Der Fall des mächtigen Affenbrotbaumes spiegelte jedenfalls auf tragikomische Weise wider, wie eine ganze Stadt dem semiotischen Zugriff der politischen Macht unterworfen wird. Was am Rande des Mayo-Flusses noch als übernatürliches Ergebnis des nächtlichen Sturmes zu deuten war, trug andernorts die allgegenwärtige Handschrift eines De-facto-Einparteiensystems. Wenige Tage vor dem Wahltermin hatte das Staatsoberhaupt Maroua einen seiner seltenen Besuche abgestattet. Noch Wochen später schmückte sich die Stadt damit, wie sehr sie dem Herrscher zu Füßen liegt. „Die gesamte Jugend hinter Paul Biya“ – wenn politische Banderolen über den Straßen zum Zusammenhalt rufen, nehmen selbst wackelige Strommasten stramme Haltung an.

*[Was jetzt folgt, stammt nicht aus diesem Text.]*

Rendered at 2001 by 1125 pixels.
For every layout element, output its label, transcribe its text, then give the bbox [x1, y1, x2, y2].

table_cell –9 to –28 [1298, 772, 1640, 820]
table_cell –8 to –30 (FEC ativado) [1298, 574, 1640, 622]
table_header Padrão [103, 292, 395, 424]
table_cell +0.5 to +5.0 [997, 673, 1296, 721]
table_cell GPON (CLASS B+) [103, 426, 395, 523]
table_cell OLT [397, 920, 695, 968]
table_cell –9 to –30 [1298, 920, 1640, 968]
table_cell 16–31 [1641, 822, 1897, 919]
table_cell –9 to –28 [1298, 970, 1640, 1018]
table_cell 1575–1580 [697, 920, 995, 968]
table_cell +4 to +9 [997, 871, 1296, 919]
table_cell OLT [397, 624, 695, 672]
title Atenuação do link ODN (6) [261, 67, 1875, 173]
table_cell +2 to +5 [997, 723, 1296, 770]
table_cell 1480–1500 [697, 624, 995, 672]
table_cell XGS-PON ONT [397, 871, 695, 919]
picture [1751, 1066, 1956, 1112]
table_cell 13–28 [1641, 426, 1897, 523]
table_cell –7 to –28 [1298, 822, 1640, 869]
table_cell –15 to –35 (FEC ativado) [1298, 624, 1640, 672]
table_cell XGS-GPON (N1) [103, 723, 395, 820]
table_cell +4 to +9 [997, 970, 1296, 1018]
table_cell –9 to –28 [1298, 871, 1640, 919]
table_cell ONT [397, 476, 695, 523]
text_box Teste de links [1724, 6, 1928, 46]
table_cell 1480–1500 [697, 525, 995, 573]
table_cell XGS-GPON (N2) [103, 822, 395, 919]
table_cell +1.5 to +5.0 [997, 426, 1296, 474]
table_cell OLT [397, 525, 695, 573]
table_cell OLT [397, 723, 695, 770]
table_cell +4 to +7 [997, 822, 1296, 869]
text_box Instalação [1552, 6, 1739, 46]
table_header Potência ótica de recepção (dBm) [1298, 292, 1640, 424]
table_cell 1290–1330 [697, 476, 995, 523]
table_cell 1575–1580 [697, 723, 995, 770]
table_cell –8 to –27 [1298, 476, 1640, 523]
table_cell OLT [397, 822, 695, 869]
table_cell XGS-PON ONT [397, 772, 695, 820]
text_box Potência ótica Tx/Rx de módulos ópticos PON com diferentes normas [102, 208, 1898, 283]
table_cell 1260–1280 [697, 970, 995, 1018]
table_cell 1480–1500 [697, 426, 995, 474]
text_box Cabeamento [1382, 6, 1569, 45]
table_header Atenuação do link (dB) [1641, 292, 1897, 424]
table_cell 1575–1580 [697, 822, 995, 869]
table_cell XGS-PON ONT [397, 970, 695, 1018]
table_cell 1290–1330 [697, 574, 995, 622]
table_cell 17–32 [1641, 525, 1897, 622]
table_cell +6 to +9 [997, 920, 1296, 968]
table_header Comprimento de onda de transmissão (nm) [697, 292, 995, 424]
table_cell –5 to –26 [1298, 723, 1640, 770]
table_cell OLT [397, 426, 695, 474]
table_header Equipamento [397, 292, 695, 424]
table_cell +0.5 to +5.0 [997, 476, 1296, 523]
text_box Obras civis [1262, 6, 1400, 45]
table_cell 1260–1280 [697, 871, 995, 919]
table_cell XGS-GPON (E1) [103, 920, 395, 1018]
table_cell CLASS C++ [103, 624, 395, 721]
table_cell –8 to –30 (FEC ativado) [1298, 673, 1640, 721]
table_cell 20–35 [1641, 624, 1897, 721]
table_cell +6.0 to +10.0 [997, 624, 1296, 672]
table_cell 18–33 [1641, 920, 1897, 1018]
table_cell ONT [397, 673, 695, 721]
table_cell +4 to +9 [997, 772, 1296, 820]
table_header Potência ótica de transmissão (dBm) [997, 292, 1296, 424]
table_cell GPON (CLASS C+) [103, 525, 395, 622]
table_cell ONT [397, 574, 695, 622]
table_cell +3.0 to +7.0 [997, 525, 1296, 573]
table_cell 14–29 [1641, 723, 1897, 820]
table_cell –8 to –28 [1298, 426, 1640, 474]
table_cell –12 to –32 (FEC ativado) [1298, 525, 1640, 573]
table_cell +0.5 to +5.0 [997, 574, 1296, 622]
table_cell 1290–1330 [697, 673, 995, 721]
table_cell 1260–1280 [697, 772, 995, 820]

Auch die Avenue Kakatare wirkte wie ausgewechselt. Schlaglöcher, die vielleicht merklichsten Schnittstellen zwischen Verkehrsweg und Mensch, waren plötzlich ebenso verschwunden wie die vielen Eselsrücken (anderswo auch als „schlafende Polizisten“ bekannt), deren Beseitigung seither auch die Anfahrt zum Stade Municipal Yaya Daïrou beschleunigt. Der monumentale Bau, der ansonsten sportlichen Wettkämpfen als beliebter Austragungsort dient, dokumentierte jahrelang ein Stück subversiver Stadtgeschichte. Doch mit dem Eintreffen der politischen Eliten, das zum Morgengrauen durch die Omnipräsenz des Militärs angekündigt wurde, waren die ornamentartigen Graffitis an den festungsähnlichen Mauern des Stadions schlagartig verschwunden. Umrahmt vom Glanz der mit weißer Dispersionsfarbe wiederhergestellten Ordnung bekennt bereits das Eingangstor: „Die Region Extreme Nord ist seiner Exzellenz Paul Biya für immer treu.“
Dieser Tag gehörte einzig und alleine dem Auftritt des Präsidenten. Wer in die Knie gezwungen wird, muss nach oben aufschauen. Das bekamen auch jene Schülerinnen und Schüler mit allem Nachdruck zu spüren, die entlang der Einfahrtsstraßen zur Begrüßung in Reih und Glied zu stehen verpflichtet waren. Kaum jemand interessierte sich jedoch dafür, dass die Sicherheitsorgane so manche Abweichung von den strengen Verhaltensvorschriften auch mit dem Gewehrkolben quittierten. Politische Macht und Propaganda schreiben sich eben nicht nur in urbanen Physiognomien ein, sondern auch in gebrochenen Kiefern junger Menschen in Schuluniform. Sie fanden jedoch kein Gehör. Und auch vom Baobab am südwestlichen Ausläufer der Avenue Kakatare war sehr schnell nichts mehr zu sehen. Brennholz ist ein rares Gut, seine oft unerbittliche Aneignung der verzweifelte Ausdruck sozioökonomischer Mängel. Doch alle wissen: An der Macht zu sägen, bleibt gefährlich. Vorerst noch.